READING PASSAGE:

Chop green chilies in fine circles. chop curry leaves.
In a pan, heat oil, once hot add mustard seeds, as they splutter put cumin, green chilies, give it a good mix. Add curry leaves. Put peanuts and let them brown. Then add chana daal. Add turmeric powder. Add poha.
Mix it well. Switch off the stove. Add amchur powder, sugar and salt.
Keep it open in the pan till it cools down a bit. Dig in :-)
Thalipith
Maharashtrians need no introduction of this but for others it is a kind of paratha. You need a dry flour to make thalipith. This dry flour is called bhajani. This could be bought in any Indian store or could be made home. In India it is usually made home and given it to grind outside. The home blenders wont give the fine texture we need to make this.
While makin thalipith you can add onion, cabbage, carrot, beet root; anything that you want to add.
This time I made cabbge thalipith. Fine chop cabbage (approx 1 cup) Chop cilantro.
In a mixing bowl; put cabbge, cilantro, dry thalipith flour, pinch of turmeric, red chili powder and salt. make it a soft dough using water. this doesnt need any kneeding. It will take only a few minutes to form a dough.
Put some oil and let it rest for 10 minutes.
In a small non-stick pan, add 1 tbs oil, take a big ball of the dough (may be cricket size ball) and using your hand spread it on the pan to a flat round shape roti.(obviously thick roti)

SET PROBLEM:
Repeat the recipe text word for word, from "Chop green chilies" up to and including "sugar and salt.".

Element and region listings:
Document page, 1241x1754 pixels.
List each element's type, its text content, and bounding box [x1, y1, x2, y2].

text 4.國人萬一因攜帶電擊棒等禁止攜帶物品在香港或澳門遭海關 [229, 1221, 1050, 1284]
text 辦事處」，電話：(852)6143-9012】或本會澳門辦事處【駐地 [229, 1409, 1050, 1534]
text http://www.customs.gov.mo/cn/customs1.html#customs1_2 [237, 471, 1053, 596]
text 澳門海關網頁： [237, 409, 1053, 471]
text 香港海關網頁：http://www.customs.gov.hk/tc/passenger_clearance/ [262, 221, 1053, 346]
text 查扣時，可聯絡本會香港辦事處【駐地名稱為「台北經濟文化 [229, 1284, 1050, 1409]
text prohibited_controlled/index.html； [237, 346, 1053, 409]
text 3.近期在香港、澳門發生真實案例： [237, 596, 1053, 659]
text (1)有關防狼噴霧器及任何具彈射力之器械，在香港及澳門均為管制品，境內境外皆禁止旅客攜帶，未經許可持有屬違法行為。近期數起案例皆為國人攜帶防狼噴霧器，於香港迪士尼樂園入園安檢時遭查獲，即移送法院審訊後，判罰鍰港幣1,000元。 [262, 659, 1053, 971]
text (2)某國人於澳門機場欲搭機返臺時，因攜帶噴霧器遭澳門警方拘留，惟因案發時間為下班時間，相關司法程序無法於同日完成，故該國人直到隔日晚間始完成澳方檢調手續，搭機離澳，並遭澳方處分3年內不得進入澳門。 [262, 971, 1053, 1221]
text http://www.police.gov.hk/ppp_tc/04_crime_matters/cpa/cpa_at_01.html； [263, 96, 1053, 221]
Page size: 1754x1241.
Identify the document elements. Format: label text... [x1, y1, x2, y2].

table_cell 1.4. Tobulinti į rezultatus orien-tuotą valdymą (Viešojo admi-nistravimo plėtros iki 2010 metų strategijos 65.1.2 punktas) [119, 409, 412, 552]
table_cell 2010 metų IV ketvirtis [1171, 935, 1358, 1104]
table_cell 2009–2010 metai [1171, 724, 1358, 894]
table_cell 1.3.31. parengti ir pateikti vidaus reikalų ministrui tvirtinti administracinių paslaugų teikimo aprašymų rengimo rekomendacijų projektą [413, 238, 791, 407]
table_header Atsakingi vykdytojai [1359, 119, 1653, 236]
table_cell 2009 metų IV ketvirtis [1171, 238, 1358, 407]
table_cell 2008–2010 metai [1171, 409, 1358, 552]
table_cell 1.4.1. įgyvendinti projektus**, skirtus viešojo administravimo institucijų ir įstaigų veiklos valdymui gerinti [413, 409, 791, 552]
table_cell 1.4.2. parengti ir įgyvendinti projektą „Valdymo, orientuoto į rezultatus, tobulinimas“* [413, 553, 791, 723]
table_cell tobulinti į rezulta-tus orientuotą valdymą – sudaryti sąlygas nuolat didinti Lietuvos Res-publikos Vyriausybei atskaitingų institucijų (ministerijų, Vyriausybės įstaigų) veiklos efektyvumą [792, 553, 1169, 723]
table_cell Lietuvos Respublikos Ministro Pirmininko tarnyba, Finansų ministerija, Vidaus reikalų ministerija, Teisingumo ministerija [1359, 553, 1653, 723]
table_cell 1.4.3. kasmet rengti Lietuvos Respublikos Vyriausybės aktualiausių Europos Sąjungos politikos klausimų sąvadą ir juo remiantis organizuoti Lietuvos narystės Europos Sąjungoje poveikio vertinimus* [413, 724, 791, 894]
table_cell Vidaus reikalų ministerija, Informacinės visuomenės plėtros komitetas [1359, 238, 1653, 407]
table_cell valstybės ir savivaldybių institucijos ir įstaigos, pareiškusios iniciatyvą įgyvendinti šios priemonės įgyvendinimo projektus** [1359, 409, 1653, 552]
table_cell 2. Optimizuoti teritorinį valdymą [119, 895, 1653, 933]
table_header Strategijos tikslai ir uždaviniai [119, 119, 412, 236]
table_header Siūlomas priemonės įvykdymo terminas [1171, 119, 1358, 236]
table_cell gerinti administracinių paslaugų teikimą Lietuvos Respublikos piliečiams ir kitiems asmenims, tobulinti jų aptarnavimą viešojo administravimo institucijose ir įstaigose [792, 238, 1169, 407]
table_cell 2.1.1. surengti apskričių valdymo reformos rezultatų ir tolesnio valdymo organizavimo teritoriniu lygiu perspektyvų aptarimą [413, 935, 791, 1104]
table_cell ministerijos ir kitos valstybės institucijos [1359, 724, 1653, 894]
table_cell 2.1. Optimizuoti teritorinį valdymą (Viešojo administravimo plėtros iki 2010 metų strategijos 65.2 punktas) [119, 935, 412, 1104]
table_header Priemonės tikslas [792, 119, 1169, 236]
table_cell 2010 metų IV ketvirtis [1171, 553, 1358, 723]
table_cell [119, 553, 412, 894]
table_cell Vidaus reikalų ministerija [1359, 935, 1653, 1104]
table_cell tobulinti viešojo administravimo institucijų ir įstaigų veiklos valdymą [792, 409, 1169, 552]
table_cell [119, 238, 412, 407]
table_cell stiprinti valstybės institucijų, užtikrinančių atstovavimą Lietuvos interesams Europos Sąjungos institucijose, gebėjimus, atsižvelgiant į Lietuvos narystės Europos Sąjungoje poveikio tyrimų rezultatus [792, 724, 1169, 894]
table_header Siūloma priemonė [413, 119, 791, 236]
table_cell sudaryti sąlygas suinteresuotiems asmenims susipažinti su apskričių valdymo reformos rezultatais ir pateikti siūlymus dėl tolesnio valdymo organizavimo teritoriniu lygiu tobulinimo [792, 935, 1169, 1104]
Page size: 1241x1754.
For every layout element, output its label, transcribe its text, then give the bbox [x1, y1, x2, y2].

WORKED ANSWER:
Chop green chilies in fine circles. chop curry leaves.
In a pan, heat oil, once hot add mustard seeds, as they splutter put cumin, green chilies, give it a good mix. Add curry leaves. Put peanuts and let them brown. Then add chana daal. Add turmeric powder. Add poha.
Mix it well. Switch off the stove. Add amchur powder, sugar and salt.